START Input material
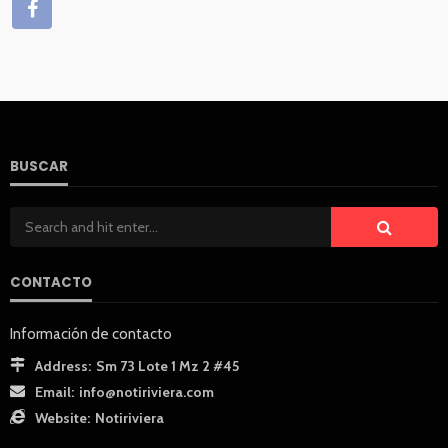
BUSCAR
CONTACTO
Información de contacto
Address:
Sm 73 Lote 1 Mz 2 #45
Email:
info@notiriviera.com
Website:
Notiriviera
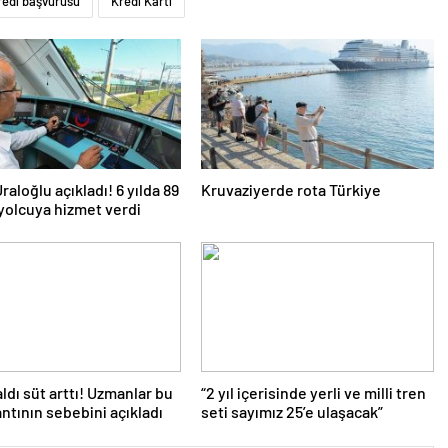
redi başvurusu
Kredi Kartı
raloğlu açıkladı! 6 yılda 89
Kruvaziyerde rota Türkiye
yolcuya hizmet verdi
aldı süt arttı! Uzmanlar bu
“2 yıl içerisinde yerli ve milli tren
antının sebebini açıkladı
seti sayımız 25’e ulaşacak”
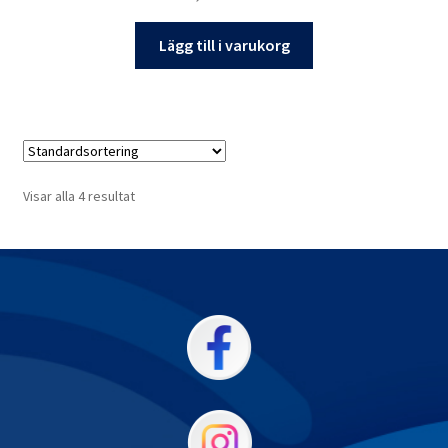
Lägg till i varukorg
Visar alla 4 resultat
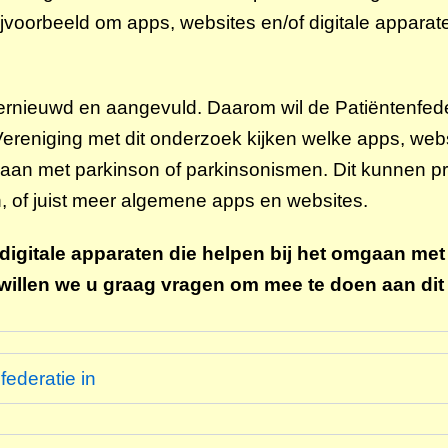
ijvoorbeeld om apps, websites en/of digitale apparate
vernieuwd en aangevuld. Daarom wil de Patiëntenfede
eniging met dit onderzoek kijken welke apps, websi
aan met parkinson of parkinsonismen. Dit kunnen pro
, of juist meer algemene apps en websites.
digitale apparaten die helpen bij het omgaan met
n willen we u graag vragen om mee te doen aan di
federatie in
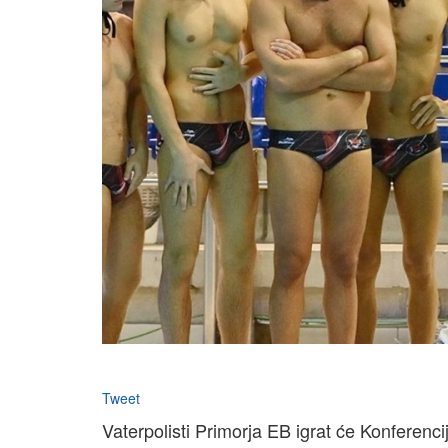
Tweet
Vaterpolisti Primorja EB igrat će Konferenci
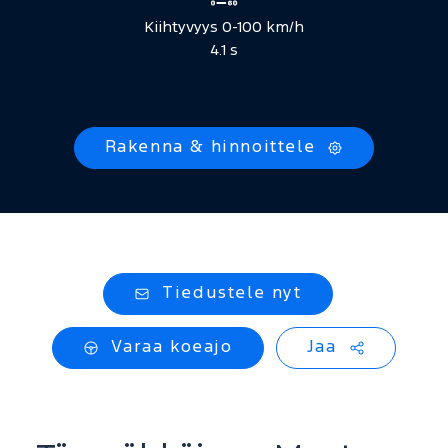
Kiihtyvyys 0-100 km/h
4.1 s
Rakenna & hinnoittele
Tiedustele nyt
Varaa koeajo
Jaa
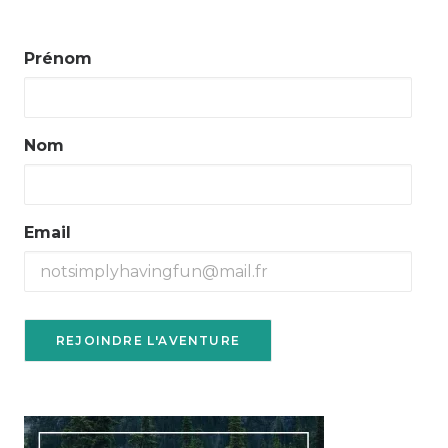
Prénom
Nom
Email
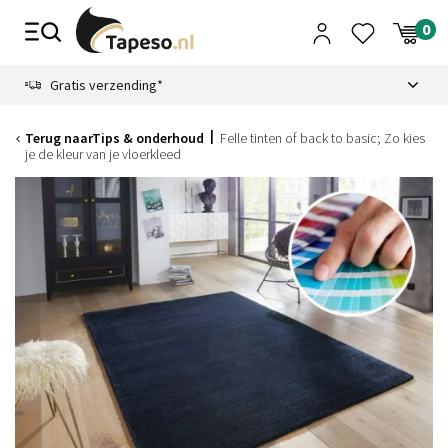
Skip
to
content
9.1
Gratis verzending*
Terug naar
Tips & onderhoud
Felle tinten of back to basic; Zo kies
je de kleur van je vloerkleed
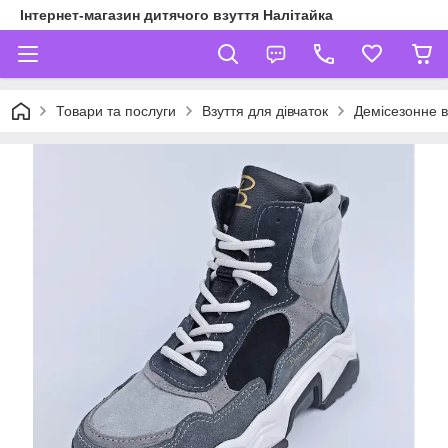
Інтернет-магазин дитячого взуття Налітайка
Товари та послуги
Взуття для дівчаток
Демісезонне в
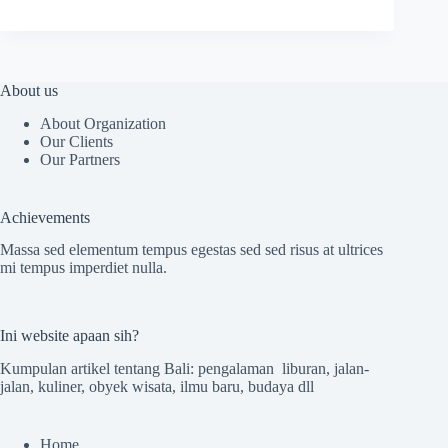
About us
About Organization
Our Clients
Our Partners
Achievements
Massa sed elementum tempus egestas sed sed risus at ultrices
mi tempus imperdiet nulla.
Ini website apaan sih?
Kumpulan artikel tentang Bali: pengalaman liburan, jalan-
jalan, kuliner, obyek wisata, ilmu baru, budaya dll
Home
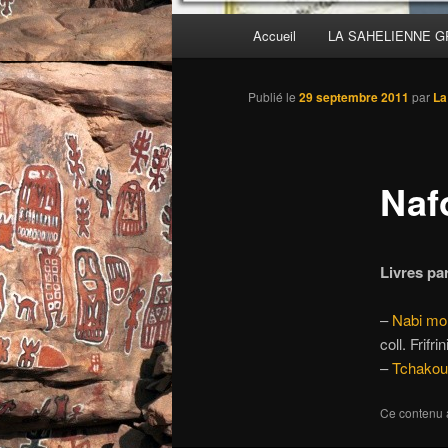
Menu
Accueil
LA SAHELIENNE 
principal
Publié le
29 septembre 2011
par
La
Naf
Livres pa
–
Nabi mon
coll. Frifri
–
Tchakou 
Ce contenu 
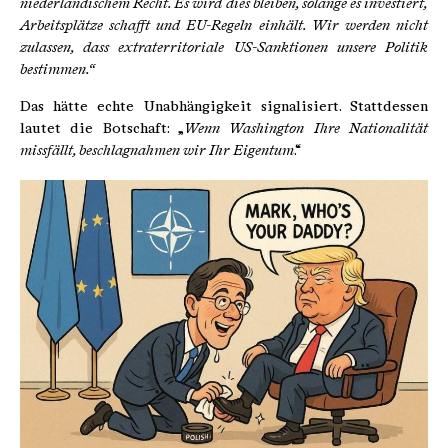
niederländischem Recht. Es wird dies bleiben, solange es investiert,
Arbeitsplätze schafft und EU-Regeln einhält. Wir werden nicht
zulassen, dass extraterritoriale US-Sanktionen unsere Politik
bestimmen.“
Das hätte echte Unabhängigkeit signalisiert. Stattdessen
lautet die Botschaft: „
Wenn Washington Ihre Nationalität
missfällt, beschlagnahmen wir Ihr Eigentum
.“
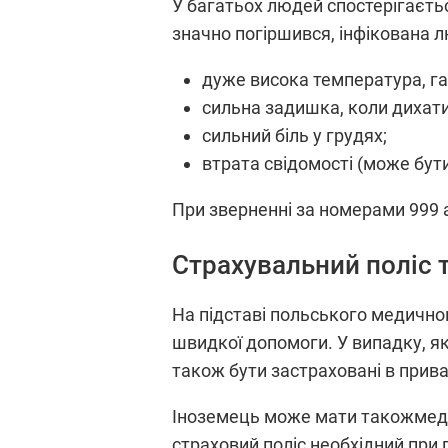
У багатьох людей спостерігаєтьс
значно погіршився, інфікована 
дуже висока температура, га
сильна задишка, коли дихат
сильний біль у грудях;
втрата свідомості (може бути
При зверненні за номерами 999 а
Страхувальний поліс 
На підставі польського медично
швидкої допомоги. У випадку, я
також бути застраховані в прива
Іноземець може мати такожмедичн
страховий поліс необхідний при 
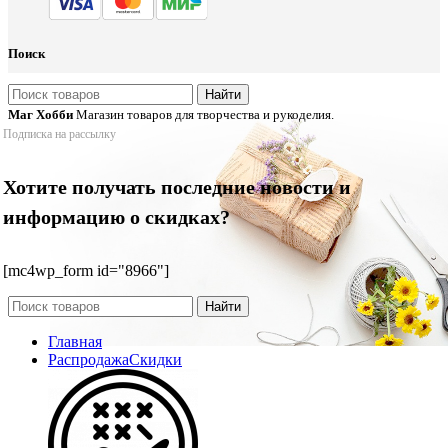
Поиск
Найти
Маг Хобби
Магазин товаров для творчества и рукоделия.
Подписка на рассылку
Хотите получать последние новости и
информацию о скидках?
[mc4wp_form id="8966"]
Найти
Главная
Распродажа
Скидки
END Input material
# What you need to do
Print every line of the data exactly. Pictures do not belong in the copy.

# Answer section
BUSCAR
CONTACTO
Información de contacto
Address:
Sm 73 Lote 1 Mz 2 #45
Email:
info@notiriviera.com
Website:
Notiriviera
redi başvurusu
Kredi Kartı
raloğlu açıkladı! 6 yılda 89
Kruvaziyerde rota Türkiye
yolcuya hizmet verdi
aldı süt arttı! Uzmanlar bu
“2 yıl içerisinde yerli ve milli tren
antının sebebini açıkladı
seti sayımız 25’e ulaşacak”
Lägg till i varukorg
Visar alla 4 resultat
ijvoorbeeld om apps, websites en/of digitale apparate
vernieuwd en aangevuld. Daarom wil de Patiëntenfede
eniging met dit onderzoek kijken welke apps, websi
aan met parkinson of parkinsonismen. Dit kunnen pro
, of juist meer algemene apps en websites.
digitale apparaten die helpen bij het omgaan met
n willen we u graag vragen om mee te doen aan di
federatie in
Tweet
Vaterpolisti Primorja EB igrat će Konferenci
Kiihtyvyys 0-100 km/h
4.1 s
Rakenna & hinnoittele
Tiedustele nyt
Varaa koeajo
Jaa
Prénom
Nom
Email
Skip
to
content
9.1
Gratis verzending*
Terug naar
Tips & onderhoud
Felle tinten of back to basic; Zo kies
je de kleur van je vloerkleed
Інтернет-магазин дитячого взуття Налітайка
Товари та послуги
Взуття для дівчаток
Демісезонне в
About us
About Organization
Our Clients
Our Partners
Achievements
Massa sed elementum tempus egestas sed sed risus at ultrices
mi tempus imperdiet nulla.
Ini website apaan sih?
Kumpulan artikel tentang Bali: pengalaman liburan, jalan-
jalan, kuliner, obyek wisata, ilmu baru, budaya dll
Home
Menu
Accueil
LA SAHELIENNE 
principal
Publié le
29 septembre 2011
par
La
Naf
Livres pa
–
Nabi mon
coll. Frifri
–
Tchakou 
Ce contenu 
niederländischem Recht. Es wird dies bleiben, solange es investiert,
Arbeitsplätze schafft und EU-Regeln einhält. Wir werden nicht
zulassen, dass extraterritoriale US-Sanktionen unsere Politik
bestimmen.“
Das hätte echte Unabhängigkeit signalisiert. Stattdessen
lautet die Botschaft: „
Wenn Washington Ihre Nationalität
missfällt, beschlagnahmen wir Ihr Eigentum
.“
У багатьох людей спостерігаєтьс
значно погіршився, інфікована 
дуже висока температура, га
сильна задишка, коли дихат
сильний біль у грудях;
втрата свідомості (може бути
При зверненні за номерами 999 а
Страхувальний поліс 
На підставі польського медично
швидкої допомоги. У випадку, я
також бути застраховані в прива
Іноземець може мати такожмедичн
страховий поліс необхідний при 
Поиск
Найти
Маг Хобби
Магазин товаров для творчества и рукоделия.
Подписка на рассылку
Хотите получать последние новости и
информацию о скидках?
[mc4wp_form id="8966"]
Найти
Главная
Распродажа
Скидки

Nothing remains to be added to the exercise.